Inoltre fanno parte della stessa famiglia dei cavoli, cioè delle crucifere anche:

  • Broccoletto: diffuso soprattutto nel meridione; ha foglie verde scuro che racchiudono un fiore verde composto da tanti granellini. In cucina viene impiegato soprattutto nella cottura a vapore.
  • Broccolo nero: è molto simile al cavolo ma varia nel colore che va dal verde cupo al viola e ha foglie verde scuro molto più frastagliate.
  • Crauti: sono striscioline di cavolo cappuccio bianco o rosso, fermentate con sale e semi di finocchio che formano i batteri lattici gli stessi dello yogurt. Nei crauti aumentano le vitamine del gruppo B e la vitamina C; infatti in passato i crauti sono stati un'ottima terapia antiscorbuto in assenza di limoni. Attenzione però ai sofferenti di ipertensione, non devono abusarne perché contengono molto sale.
  • Gobbo: è un tipo di cavolo che viene chiamato così perché tra la metà e la fine del mese di settembre a fianco di ogni pianta viene scavato un fosso profondo dove il contadino farà incurvare la pianta, da qui il nome.

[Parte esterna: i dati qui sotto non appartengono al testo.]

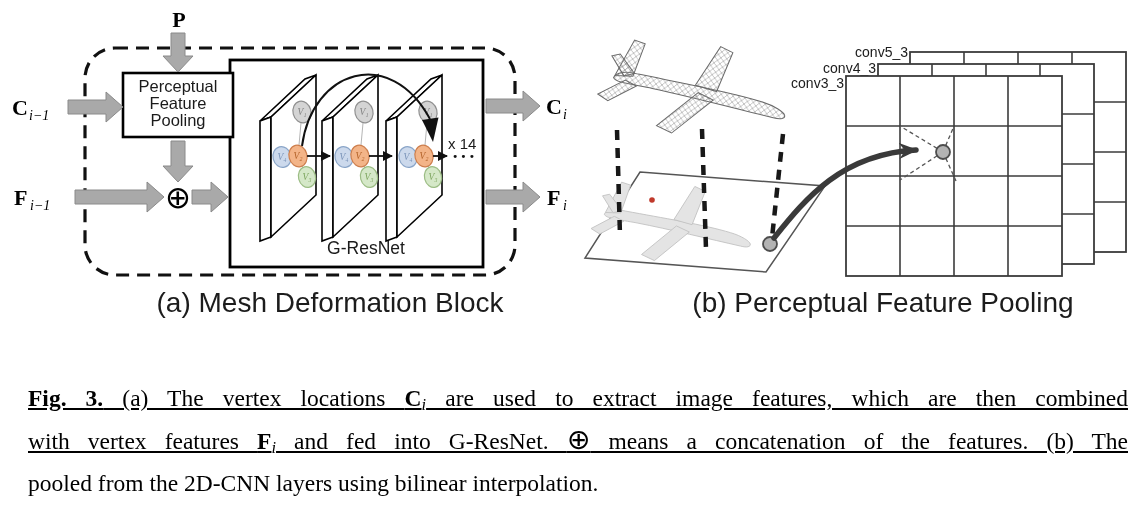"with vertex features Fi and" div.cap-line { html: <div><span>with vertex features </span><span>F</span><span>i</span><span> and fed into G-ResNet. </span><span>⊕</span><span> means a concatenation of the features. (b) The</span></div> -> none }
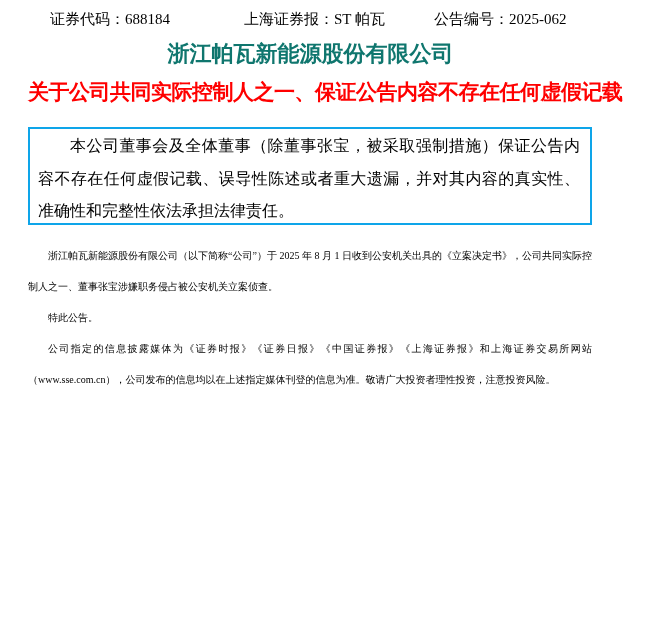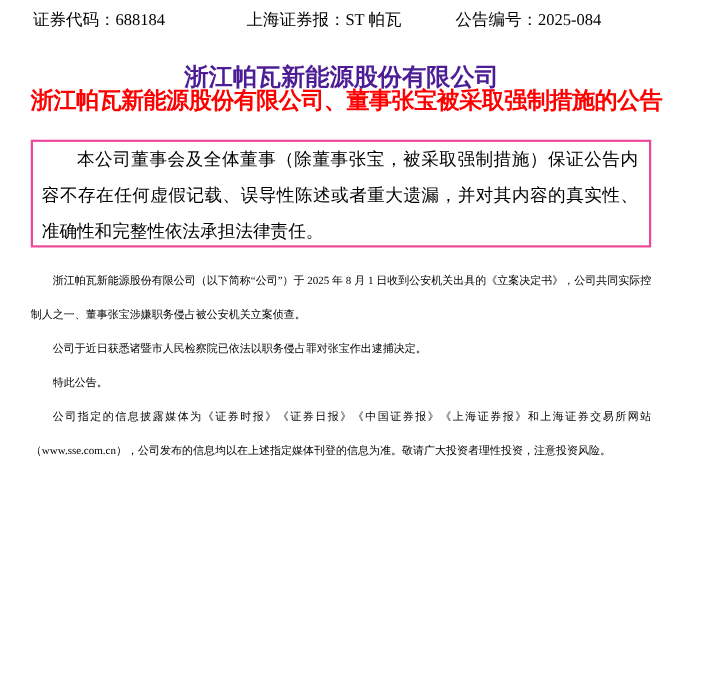"证券代码：688184" .header-item { margin-left: none -> 20px }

  • Rapa: un tempo era molto diffusa anche più della patata; proviene dalla Siberia ed è una radice con polpa bianca e dal sapore dolce.
  • Cima di rapa: ha foglie ampie con al centro uno stelo carnoso e tante piccole infiorescenze, simili ai broccoletti.
  • Ravanello: è una piccola radice rossa dal gusto un po' piccante; viene consumato crudo magari condito in insalata.